Man I am having trouble in daylight lol man I can just imagine the carnage with lights out .ibojoe what kind of snakes u shoot the only one we have with venom Mississauga rattler but is protected and does not cause much trouble


----------



## Ibojoe (Mar 13, 2016)

The back of our place is low and kinda swampy so we get water moccasin. Then the front is higher and heavily wooded so we get copperheads. Both are poison. I keep them cleaned out of the ponds and away from the house. We had some flooding last year I took some monsters.


----------



## 31610 (Aug 20, 2017)

Wow that sounds serious never seen either of them in real life but that’s ok with me .I think I pick the 410 myself


----------



## BushpotChef (Oct 7, 2017)

@Jolly Roger : Thanks for all the suggestions I will indeed get something for exercising indoors. I like the idea of a stationary bike so I think I'll look into that first.

@lbojoe : I need to get out your way and crush some snakes with ya Lol! Where abouts (region) are you located may I ask?

Sent from my SM-J320W8 using Tapatalk


----------



## Ibojoe (Mar 13, 2016)

Part of our property joins the arkansas river outside of ft. Smith. They call us the river valley region.


----------



## BushpotChef (Oct 7, 2017)

Ibojoe said:


> Part of our property joins the arkansas river outside of ft. Smith. They call us the river valley region.


Very Cool, thanks for sharing. What's your weather been like there as of late?

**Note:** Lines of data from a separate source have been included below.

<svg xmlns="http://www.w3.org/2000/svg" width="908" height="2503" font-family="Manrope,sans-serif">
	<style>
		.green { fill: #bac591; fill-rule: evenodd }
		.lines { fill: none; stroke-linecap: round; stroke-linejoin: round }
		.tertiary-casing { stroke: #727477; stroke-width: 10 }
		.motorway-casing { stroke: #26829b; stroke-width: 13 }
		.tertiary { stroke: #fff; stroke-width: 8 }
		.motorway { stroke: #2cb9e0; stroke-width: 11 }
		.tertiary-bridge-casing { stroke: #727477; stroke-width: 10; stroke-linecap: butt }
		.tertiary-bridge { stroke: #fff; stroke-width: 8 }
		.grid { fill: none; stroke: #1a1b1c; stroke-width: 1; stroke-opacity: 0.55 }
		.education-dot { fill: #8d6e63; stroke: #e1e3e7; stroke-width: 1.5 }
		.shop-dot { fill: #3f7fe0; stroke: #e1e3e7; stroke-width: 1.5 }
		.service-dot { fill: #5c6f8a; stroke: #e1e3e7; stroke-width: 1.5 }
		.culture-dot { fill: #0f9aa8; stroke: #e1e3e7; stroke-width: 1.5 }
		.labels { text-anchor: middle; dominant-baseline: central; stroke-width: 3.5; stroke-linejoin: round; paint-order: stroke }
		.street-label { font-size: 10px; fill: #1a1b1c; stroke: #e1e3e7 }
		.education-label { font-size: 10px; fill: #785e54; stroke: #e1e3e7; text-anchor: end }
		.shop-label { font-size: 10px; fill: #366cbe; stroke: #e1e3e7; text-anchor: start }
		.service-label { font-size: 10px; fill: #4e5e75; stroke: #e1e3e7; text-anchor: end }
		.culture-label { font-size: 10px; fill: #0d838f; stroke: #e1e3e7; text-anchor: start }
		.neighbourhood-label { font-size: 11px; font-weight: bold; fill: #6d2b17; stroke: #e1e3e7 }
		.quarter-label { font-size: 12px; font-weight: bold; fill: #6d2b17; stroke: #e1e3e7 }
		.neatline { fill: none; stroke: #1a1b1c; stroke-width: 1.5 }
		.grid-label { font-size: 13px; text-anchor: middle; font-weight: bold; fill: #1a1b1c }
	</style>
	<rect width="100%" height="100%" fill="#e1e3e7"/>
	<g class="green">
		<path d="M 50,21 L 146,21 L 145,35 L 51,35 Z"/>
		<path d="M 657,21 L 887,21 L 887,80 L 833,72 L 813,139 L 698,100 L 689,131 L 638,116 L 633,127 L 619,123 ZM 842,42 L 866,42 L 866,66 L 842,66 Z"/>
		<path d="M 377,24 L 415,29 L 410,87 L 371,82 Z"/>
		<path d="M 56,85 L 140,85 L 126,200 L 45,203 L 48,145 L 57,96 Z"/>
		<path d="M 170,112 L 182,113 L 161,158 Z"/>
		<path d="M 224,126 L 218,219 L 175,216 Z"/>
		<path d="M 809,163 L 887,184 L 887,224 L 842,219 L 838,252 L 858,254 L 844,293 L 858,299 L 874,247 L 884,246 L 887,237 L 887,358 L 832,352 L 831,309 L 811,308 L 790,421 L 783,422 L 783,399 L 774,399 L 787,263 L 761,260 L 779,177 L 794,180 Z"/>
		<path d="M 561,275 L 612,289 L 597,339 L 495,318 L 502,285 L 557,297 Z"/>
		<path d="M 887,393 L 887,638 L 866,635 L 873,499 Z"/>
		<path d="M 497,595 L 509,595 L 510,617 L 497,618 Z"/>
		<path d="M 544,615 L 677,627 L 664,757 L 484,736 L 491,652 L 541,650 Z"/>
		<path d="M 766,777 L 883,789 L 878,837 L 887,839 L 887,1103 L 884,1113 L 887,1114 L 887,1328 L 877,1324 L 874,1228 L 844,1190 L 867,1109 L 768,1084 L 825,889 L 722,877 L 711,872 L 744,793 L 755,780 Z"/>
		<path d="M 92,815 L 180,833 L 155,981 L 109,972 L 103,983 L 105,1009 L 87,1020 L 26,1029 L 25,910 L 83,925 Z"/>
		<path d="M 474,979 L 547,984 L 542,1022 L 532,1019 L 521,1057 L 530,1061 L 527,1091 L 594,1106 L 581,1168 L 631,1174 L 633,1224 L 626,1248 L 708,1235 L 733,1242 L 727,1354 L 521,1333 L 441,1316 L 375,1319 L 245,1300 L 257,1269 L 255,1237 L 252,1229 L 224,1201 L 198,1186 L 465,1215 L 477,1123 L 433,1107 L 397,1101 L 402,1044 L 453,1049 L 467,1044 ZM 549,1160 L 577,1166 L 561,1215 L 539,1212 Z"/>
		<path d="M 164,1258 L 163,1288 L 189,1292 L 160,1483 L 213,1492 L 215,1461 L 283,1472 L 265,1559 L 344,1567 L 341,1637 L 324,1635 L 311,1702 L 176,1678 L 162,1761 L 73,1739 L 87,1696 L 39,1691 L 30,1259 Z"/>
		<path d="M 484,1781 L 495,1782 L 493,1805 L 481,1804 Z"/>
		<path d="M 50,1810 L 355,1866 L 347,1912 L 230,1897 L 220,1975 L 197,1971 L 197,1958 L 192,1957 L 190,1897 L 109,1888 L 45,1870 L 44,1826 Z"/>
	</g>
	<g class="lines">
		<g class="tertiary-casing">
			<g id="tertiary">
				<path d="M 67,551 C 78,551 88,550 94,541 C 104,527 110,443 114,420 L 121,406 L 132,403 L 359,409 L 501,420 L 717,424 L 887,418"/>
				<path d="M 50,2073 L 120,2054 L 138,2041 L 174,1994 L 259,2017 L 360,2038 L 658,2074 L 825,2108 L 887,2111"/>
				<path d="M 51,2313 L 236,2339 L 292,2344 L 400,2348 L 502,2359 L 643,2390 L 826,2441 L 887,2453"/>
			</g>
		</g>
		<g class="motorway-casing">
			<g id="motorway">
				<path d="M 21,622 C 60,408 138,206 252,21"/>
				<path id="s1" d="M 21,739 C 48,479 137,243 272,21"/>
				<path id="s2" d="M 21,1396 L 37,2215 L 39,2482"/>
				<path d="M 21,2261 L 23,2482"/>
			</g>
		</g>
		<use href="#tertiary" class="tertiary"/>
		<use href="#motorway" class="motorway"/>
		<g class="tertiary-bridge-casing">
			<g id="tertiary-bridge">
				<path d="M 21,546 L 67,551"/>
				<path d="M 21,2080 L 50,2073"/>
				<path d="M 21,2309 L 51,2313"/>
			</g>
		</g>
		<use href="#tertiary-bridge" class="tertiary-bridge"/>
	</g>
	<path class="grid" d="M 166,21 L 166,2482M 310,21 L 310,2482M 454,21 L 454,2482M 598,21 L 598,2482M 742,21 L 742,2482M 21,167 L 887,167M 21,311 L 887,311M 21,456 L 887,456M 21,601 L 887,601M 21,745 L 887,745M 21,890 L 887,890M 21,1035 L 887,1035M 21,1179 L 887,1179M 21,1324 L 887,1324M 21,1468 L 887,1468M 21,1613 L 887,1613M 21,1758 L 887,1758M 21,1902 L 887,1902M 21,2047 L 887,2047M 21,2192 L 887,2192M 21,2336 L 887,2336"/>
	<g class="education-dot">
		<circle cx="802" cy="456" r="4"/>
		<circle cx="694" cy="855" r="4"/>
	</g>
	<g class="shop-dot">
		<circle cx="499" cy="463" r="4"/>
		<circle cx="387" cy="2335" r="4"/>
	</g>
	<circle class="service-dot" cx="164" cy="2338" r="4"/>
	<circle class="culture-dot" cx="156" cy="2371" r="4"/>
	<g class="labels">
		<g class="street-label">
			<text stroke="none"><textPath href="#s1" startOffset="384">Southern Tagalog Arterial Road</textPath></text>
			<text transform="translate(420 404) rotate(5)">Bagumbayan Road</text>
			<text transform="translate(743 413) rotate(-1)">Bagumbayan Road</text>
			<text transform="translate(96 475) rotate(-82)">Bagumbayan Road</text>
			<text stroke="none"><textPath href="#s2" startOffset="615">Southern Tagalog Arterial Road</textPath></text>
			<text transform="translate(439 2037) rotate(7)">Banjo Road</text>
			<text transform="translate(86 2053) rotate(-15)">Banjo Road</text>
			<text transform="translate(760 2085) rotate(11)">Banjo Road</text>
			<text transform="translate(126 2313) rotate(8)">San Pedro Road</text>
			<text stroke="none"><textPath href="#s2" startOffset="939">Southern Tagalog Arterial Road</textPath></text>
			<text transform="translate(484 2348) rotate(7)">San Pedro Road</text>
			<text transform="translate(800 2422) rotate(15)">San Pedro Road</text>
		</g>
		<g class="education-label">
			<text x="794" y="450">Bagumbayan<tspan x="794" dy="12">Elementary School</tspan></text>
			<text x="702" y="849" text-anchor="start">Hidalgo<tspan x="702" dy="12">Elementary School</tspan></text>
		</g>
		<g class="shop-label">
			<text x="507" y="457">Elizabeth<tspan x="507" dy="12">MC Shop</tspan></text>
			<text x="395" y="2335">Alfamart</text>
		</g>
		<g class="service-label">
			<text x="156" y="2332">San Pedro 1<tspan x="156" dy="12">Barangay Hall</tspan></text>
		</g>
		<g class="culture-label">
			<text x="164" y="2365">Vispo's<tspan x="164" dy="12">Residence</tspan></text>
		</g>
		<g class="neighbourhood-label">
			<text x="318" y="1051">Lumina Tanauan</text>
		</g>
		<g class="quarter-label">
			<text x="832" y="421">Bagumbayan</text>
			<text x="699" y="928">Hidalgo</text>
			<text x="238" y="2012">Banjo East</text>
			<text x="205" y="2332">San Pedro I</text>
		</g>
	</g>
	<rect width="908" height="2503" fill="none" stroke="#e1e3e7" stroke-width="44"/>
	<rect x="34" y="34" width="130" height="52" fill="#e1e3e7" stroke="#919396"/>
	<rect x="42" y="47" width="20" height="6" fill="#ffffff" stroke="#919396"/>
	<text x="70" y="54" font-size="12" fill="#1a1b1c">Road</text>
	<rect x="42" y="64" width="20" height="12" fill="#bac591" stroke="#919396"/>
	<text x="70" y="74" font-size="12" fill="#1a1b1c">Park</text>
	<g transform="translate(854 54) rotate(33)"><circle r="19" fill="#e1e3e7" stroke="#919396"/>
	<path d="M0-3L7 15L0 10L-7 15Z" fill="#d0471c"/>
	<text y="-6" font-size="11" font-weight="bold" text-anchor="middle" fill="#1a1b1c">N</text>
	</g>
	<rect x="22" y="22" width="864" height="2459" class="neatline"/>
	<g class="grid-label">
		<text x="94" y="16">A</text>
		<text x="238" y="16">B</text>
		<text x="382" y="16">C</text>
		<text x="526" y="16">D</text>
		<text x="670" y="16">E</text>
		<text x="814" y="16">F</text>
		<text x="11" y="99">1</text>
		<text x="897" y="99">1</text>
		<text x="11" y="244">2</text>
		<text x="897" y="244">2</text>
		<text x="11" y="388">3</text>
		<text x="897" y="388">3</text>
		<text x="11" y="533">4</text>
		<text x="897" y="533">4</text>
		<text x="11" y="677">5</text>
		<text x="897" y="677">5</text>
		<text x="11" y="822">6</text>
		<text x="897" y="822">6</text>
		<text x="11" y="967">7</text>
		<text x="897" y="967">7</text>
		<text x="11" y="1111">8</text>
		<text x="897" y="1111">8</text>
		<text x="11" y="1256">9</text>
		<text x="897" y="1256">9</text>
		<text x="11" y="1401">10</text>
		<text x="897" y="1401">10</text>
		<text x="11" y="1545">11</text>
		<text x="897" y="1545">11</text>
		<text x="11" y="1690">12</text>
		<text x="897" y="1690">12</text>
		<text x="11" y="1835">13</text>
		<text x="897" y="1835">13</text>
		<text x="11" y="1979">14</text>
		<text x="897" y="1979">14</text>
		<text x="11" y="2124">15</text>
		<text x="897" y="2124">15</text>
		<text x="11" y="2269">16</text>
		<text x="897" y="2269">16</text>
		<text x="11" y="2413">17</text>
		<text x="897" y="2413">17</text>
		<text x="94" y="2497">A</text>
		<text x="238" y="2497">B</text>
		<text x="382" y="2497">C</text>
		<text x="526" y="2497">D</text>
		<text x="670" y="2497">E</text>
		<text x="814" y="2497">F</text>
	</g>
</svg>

Sent from my SM-J320W8 using Tapatalk


----------



## Alfred E.M. (Jul 5, 2014)

'I will indeed get something for exercising indoors. I like the idea of a stationary bike so I think I'll look into that first.'

*Dr. Alfred at your service. I use a Schwinn exercise bike almost everyday - the kind with arm levers synchronized to the pedaling - and yes, they're good, especially during inclement weather. Treadmills are big, heavy, and require a lot of space - might be better to join a health club for that. *

*When you're cleared for it, plain walking is the best ... somehow it thoroughly benefits the whole skeleton. You should see my 80 year old neighbor coming back from his daily 3 mile walk - his stride is strong and natural, not a stutter shuffle like many his age. A dedicated hour per day pays huge dividends, but we all have to work up to it gradually. Also, try using Theraband for something besides slingshots, lol. *

*You're lucky in that your motivation has arrived relatively early in life, your future looks promising.*


----------



## Ibojoe (Mar 13, 2016)

Here’s a couple pics from last summer


----------



## 31610 (Aug 20, 2017)

That works on them pretty good copper heads have a big rattle on them


----------



## NoGuarantees (Feb 22, 2018)

Ha! Bushpot Chef, you do like I do and "cook out" from time to time eh? I fell down trying to ford the White River to enter the mouth of the Buffalo River. I got everything wet...I can't walk too gud, kind of a hobble. Have to hobble a ways, unfold the aluminum stool, fish a while, then go a little more and fish a while, etc. Diabetes, asthma, knee, hip, and back issues, chronic headaches...I still get out anyway! I need to practice for the nighttime marauder, so am following this one closely. After pouring all that water out of my cherished .357, I am switching to slingshot and bear spray...I was perfectly acclimated to my old carbide light, but need to get good with something that I can "get going" a little faster. You take care of yourself and don't push it too hard and you will truly be an overcomer and keep your good friends posted for many years to come! What is the best light to use, a head mounted kind?
NG


----------